For faculty who came of age as students and teachers in classes organized around a printed syllabus, student inclination toward getting class information from an LMS rather than a syllabus can be frustrating if one is accustomed to thinking of the syllabus as something between an itinerary and a covenant—an academic ketubah uniting the students and the instructor. Writing a syllabus can be a dreaded and daunting task, but the verb one uses for doing this work is “writing,” as in, “I finished writing the syllabus more than an hour before class began.” The corresponding verb for an LMS would be more like “populate,” as, “I need to populate all the assignments from the syllabus onto the assignments page in Canvas.”

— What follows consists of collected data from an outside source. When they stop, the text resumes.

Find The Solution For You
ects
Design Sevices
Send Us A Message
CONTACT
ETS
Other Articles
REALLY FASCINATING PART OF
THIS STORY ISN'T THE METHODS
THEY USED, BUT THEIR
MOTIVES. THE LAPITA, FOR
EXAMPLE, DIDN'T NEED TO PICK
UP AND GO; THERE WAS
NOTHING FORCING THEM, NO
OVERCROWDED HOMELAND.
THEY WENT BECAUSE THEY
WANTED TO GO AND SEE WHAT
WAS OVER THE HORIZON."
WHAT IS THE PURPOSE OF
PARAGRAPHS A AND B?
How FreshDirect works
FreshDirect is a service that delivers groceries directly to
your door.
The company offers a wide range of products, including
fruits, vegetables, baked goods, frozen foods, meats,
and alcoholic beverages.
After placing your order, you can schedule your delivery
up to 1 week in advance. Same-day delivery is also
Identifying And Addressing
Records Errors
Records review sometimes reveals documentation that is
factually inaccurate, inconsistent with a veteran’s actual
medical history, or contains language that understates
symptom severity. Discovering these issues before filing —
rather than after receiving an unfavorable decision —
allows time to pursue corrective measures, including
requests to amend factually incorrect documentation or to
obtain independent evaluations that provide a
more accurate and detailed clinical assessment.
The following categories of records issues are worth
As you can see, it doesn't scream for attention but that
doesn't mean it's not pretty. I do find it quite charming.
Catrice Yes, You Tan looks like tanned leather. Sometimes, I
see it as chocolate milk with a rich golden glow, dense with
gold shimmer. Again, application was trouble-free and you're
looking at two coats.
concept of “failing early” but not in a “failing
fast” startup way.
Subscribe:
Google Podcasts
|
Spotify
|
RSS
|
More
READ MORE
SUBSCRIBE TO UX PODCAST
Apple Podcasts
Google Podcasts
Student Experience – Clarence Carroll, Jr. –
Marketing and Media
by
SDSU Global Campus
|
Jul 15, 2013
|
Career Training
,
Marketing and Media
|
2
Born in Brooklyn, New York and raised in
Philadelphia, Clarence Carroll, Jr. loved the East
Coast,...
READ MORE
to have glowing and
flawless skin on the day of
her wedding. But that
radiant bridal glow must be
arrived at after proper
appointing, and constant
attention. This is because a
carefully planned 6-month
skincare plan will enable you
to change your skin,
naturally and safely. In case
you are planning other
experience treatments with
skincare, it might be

The popularity of “syllabus” outside of academic contexts as a name for a list of readings on a topic, as in Charleston Syllabus or #StandingRockSyllabus, suggest the ongoing value of a syllabus as a way of articulating the intellectual goals of a college class. At the same time, as the LMS becomes an inescapable part of college education, the traditional syllabus may not be a very good way to manage complex interactions among teachers and their students.

As students and faculty embark on the fifth consecutive semester of pandemic teaching and learning, it is safe to say that everyone is running low on empathy and energy. At this point, most students have lost at least half of their time in college to some set or another of COVID constraints on their academic and personal lives. Faculty are struggling with evolving modalities and changing rules. COVID has served each of us, faculty members and students alike, a distinct cocktail of sorrow and loss. At this moment, I am loath to suggest that either do more than we already are doing to accommodate the other, because we are all of us at the end of our tether.

That said, while I am not doing anything more this semester, I am trying something different. I have broken up the syllabus into two documents. One contains readings, a schedule and assignments; the other includes everything else. These are written documents, rather than elements integrated into an LMS, but I hope separating them will help some. I am also building time into classes through the semester to check in on relevant aspects of both documents. It’s an approach inspired by the people who write documentation for things like printers and routers: there is a manual, and then there is a quick-start guide. I am hoping by concentrating the most relevant day-to-day information in a document that is not 10 pages long, that document will be more useful for students than a standard syllabus.

At the same time, this choice means taking more time in class to emphasize the personal and institutional values reflected in the other document. This experiment is likely to be less compelling than hiding 50 bucks in a locker, but I am hoping it results in less angst for me and my students alike at a time that is frustrating for us all.